Find the number of lines containing the string "ankle" in the data. Answer with the number by itself.

********************

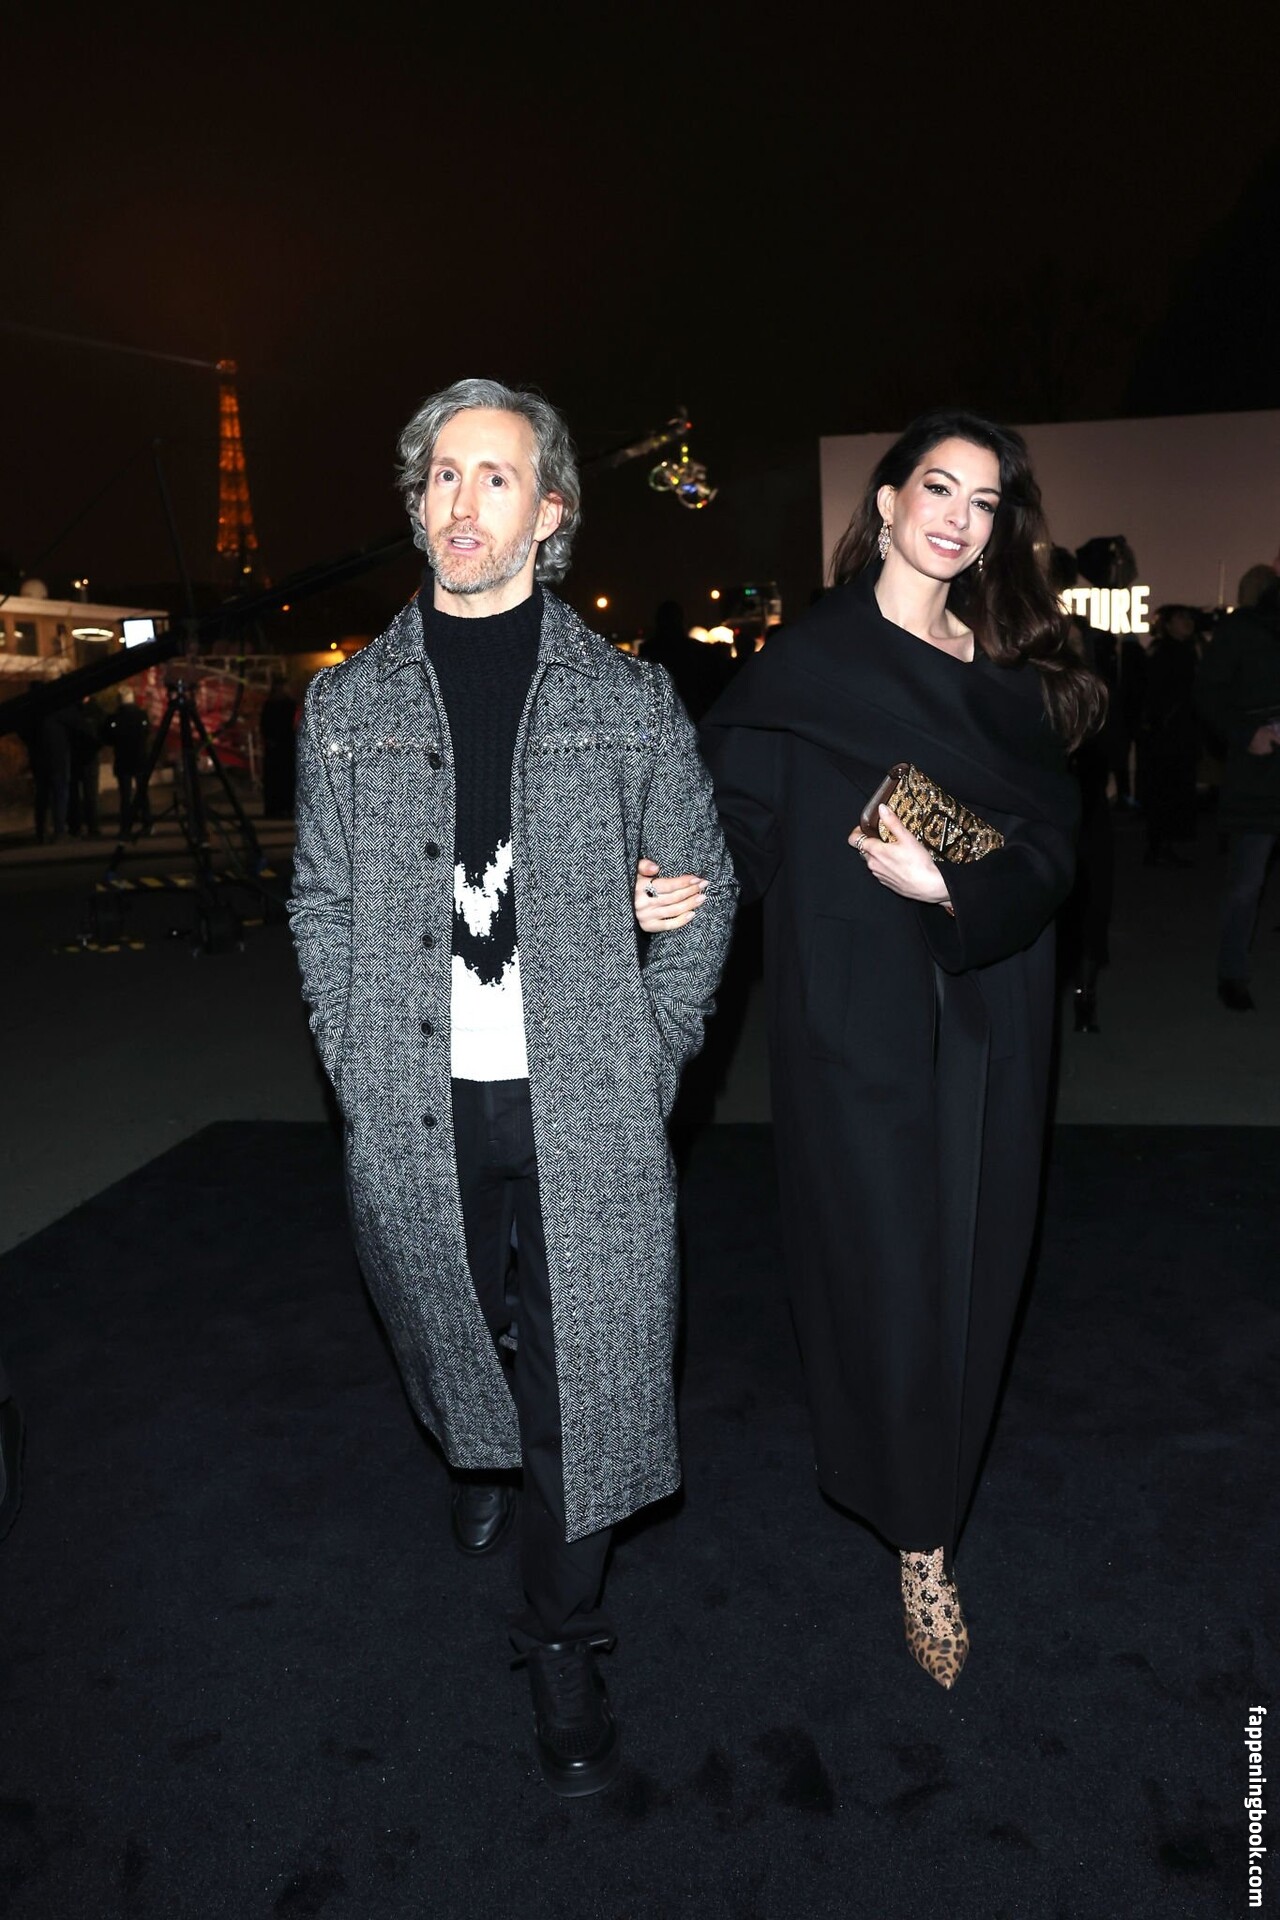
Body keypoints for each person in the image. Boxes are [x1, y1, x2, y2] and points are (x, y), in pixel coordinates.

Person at [288, 378, 735, 1796]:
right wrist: (356, 1063)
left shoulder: (628, 700)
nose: (462, 500)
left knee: (584, 1373)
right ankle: (475, 1453)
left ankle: (561, 1632)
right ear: (418, 502)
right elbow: (319, 905)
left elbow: (703, 891)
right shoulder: (345, 706)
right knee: (444, 1311)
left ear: (549, 514)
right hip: (413, 1094)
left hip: (585, 1098)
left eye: (496, 476)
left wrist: (648, 1059)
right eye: (442, 474)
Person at [637, 410, 1102, 1688]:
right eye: (936, 488)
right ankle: (919, 1538)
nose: (957, 518)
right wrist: (668, 885)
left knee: (974, 1263)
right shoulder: (807, 661)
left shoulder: (1007, 675)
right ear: (886, 502)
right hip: (851, 1010)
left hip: (991, 998)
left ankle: (932, 1492)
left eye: (983, 502)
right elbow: (730, 818)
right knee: (888, 1271)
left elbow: (1054, 848)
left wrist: (955, 884)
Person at [1196, 571, 1280, 1011]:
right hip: (1259, 776)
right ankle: (1232, 973)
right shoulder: (1242, 631)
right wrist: (1248, 734)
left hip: (1259, 773)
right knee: (1247, 882)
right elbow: (1208, 695)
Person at [1138, 606, 1202, 868]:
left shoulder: (1177, 650)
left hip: (1173, 732)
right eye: (1181, 618)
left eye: (1188, 617)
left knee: (1168, 788)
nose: (1188, 622)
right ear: (1168, 625)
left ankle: (1161, 844)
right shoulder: (1169, 653)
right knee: (1167, 789)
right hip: (1170, 734)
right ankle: (1160, 845)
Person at [107, 687, 152, 837]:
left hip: (123, 759)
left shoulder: (115, 718)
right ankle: (147, 822)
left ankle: (126, 827)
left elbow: (108, 737)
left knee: (125, 796)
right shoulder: (141, 715)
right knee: (142, 793)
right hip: (140, 758)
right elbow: (147, 732)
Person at [259, 676, 298, 817]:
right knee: (275, 778)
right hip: (276, 744)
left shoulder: (289, 704)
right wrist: (268, 738)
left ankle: (285, 807)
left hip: (286, 744)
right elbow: (265, 724)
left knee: (285, 777)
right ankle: (275, 808)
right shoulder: (271, 704)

********************

| REPLY |
11